Just like, the joy of seeing a little cellist on his way to a lesson, or listening to the 30th round of the pianist playing Shostakovich in the practice room next door. That never gets old to me, and it really makes me feel like I’m in my element.
What are some other things you’re involved with outside of Colburn?
I just got accepted to the Sphinx LEAD fellowship program, so I’m part of the inaugural cohort of the new executive leadership program run by the Sphinx Organization. That means for the next two years I’ll be traveling almost every other month to various organizations and orchestras. Conservatories and orchestras will be hosting us and we’ll get to meet with their leadership team. We also get access to professional coaches to help us with individual projects.
It’s a really exciting opportunity for me to really broaden and deepen my knowledge and network in the field, especially with other administrators who share a passion for social justice and an experience as people of color.
I’m also consulting with From the Top for all of their leadership and community engagement initiatives on the West Coast. I’m on the education planning committee for the first-ever American Latino gallery at the Smithsonian that will be opening in 2021 at the National Museum of American History. I’m still working with Street Symphony through Las Colibrí, the mariachi that I play in.
How do you do so much and stay on top of it?
I don’t know. Coffee.
What do you hope to learn from the Sphinx fellowship and bring back to the students here?
I hope to learn more about myself as a leader so I can really hone my skills and dedicate that to increasing the work that I do at Colburn and sharing that with students.
I also know that the network I’ll be able to tap into and create through this program is really important to the students that I serve. My access to that network means that they have access to that network through me.
How did you come up with the idea for Fortissima?
It was actually my thesis project in graduate school. I had to do a lot of soul-searching about what I want to accomplish in the world and the best way to go about that. What I ended up discovering is that I’m really passionate about helping girls like me find their artistic voice and their confidence around that artistic voice.
It was really borne of my own experiences as a young woman of color studying classical music. I felt a sense of isolation from other people who shared my cultural background and experiences. It was important for me to be able to create a network for these girls to know each other, share experiences, and empower one another.

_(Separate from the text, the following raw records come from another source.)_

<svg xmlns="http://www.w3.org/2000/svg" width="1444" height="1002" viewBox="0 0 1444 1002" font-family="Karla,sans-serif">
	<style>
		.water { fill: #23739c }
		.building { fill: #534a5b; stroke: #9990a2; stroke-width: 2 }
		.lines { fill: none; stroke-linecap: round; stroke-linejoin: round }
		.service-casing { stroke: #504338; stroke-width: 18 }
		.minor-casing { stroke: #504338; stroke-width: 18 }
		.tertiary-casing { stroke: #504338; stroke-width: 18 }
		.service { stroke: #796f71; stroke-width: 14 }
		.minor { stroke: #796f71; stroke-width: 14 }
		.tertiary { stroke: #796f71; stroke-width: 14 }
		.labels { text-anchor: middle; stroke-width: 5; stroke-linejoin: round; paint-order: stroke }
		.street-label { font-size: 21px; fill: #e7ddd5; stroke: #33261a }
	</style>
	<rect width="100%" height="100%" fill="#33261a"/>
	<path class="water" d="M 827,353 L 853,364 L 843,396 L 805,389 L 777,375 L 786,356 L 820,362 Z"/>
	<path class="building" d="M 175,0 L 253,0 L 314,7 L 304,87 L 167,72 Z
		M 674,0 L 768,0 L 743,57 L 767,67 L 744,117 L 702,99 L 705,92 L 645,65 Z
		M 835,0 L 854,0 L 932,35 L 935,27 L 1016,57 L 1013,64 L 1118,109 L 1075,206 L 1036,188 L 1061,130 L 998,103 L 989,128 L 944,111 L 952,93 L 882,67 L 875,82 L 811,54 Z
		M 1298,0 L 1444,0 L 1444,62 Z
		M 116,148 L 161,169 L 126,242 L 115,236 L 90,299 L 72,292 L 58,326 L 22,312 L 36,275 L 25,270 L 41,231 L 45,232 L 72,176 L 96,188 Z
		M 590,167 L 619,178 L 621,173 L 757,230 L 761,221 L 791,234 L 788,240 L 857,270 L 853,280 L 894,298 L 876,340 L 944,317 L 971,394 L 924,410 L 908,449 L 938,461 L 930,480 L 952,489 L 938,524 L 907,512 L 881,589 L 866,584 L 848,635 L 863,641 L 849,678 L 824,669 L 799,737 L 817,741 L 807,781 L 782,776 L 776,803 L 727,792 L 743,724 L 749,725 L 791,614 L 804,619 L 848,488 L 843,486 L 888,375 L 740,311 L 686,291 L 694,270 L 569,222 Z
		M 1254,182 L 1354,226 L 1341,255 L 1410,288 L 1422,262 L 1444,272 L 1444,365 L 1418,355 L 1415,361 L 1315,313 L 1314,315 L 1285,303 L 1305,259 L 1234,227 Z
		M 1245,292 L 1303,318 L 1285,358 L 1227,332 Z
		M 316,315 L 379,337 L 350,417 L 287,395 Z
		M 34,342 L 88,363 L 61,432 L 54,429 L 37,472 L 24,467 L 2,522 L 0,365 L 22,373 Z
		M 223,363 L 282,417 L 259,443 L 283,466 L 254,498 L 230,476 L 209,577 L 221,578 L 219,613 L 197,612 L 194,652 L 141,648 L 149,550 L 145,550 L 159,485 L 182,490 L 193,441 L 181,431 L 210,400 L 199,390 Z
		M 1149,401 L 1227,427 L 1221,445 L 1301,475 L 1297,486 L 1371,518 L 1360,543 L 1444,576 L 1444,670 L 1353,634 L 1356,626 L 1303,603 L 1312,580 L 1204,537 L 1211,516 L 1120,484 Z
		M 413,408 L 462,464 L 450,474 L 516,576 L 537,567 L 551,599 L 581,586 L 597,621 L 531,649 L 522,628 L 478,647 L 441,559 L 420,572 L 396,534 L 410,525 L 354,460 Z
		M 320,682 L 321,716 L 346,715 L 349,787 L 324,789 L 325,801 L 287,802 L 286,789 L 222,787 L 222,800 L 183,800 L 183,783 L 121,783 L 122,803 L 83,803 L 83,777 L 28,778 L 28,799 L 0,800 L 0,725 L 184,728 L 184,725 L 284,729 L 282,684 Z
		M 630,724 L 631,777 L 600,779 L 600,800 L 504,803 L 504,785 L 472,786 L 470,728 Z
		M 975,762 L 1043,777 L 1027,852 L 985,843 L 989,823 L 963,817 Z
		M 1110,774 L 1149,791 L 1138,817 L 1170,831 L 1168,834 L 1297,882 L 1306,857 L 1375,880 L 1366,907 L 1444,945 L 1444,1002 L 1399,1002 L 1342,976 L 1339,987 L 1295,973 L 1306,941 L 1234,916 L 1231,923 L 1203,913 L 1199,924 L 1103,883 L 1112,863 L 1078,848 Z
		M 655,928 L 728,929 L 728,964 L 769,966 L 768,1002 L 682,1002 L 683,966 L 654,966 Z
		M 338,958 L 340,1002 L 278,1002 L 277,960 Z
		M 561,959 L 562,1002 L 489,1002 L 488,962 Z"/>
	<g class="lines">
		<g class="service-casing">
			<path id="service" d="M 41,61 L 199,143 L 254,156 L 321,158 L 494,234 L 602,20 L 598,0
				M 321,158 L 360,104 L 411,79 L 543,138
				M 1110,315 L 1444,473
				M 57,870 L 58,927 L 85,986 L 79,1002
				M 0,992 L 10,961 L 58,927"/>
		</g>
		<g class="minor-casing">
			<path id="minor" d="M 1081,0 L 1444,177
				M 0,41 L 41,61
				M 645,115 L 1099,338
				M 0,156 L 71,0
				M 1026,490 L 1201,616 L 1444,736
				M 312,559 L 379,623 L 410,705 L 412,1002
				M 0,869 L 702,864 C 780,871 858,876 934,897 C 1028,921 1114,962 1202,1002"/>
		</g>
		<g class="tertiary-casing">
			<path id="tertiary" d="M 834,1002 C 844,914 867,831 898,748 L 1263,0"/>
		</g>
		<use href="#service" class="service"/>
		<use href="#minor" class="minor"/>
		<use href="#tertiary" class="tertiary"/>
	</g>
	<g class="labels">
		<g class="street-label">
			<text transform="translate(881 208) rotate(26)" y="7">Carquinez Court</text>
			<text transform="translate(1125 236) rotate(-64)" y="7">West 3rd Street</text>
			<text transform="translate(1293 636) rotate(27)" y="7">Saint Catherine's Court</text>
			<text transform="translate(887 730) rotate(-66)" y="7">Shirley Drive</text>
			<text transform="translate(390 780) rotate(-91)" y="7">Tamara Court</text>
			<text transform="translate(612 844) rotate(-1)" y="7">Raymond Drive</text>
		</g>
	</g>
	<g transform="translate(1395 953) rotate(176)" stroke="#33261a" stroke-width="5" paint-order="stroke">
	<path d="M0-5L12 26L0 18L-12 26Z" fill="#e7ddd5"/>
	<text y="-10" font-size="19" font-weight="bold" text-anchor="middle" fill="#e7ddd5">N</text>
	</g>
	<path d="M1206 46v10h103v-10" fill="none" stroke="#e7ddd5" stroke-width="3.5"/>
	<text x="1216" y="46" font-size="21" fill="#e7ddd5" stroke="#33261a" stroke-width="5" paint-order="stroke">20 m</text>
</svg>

It’s literally a dream come true seeing that come alive with the cohort of girls who are in Fortissima, and seeing how connected they are and how much they love each other and treasure that connection they have with each other. [Learn more about Fortissima.]
Nate came to my thesis defense, and said, we need to be doing this at Colburn. I didn’t think that it would ever necessarily be a real thing. But that’s kind of the name of the game at the Center for Innovation and Community Impact. We love good ideas and we act on them.
What can we look forward to from the Center for Innovation and Community Impact?
We’re still dreaming up a lot of the exciting things. We’re accumulating a lot of awesome gear and resources and gadgets for the school to play with. They’re getting a lot of use already, so we’re seeing the need for more and more. We’re definitely looking forward to a bigger space to house our growing resources and tools for students to use to explore their full potential as artists and creators.
What are some of your non-musical interests?
I’m a yogi. I really love yoga, and I practice it with my husband usually. My favorite things outside of Colburn are my husband and yoga and wine. Oh, and I’m frequently asked for restaurant recommendations because I love trying new restaurants. It’s a very expensive hobby.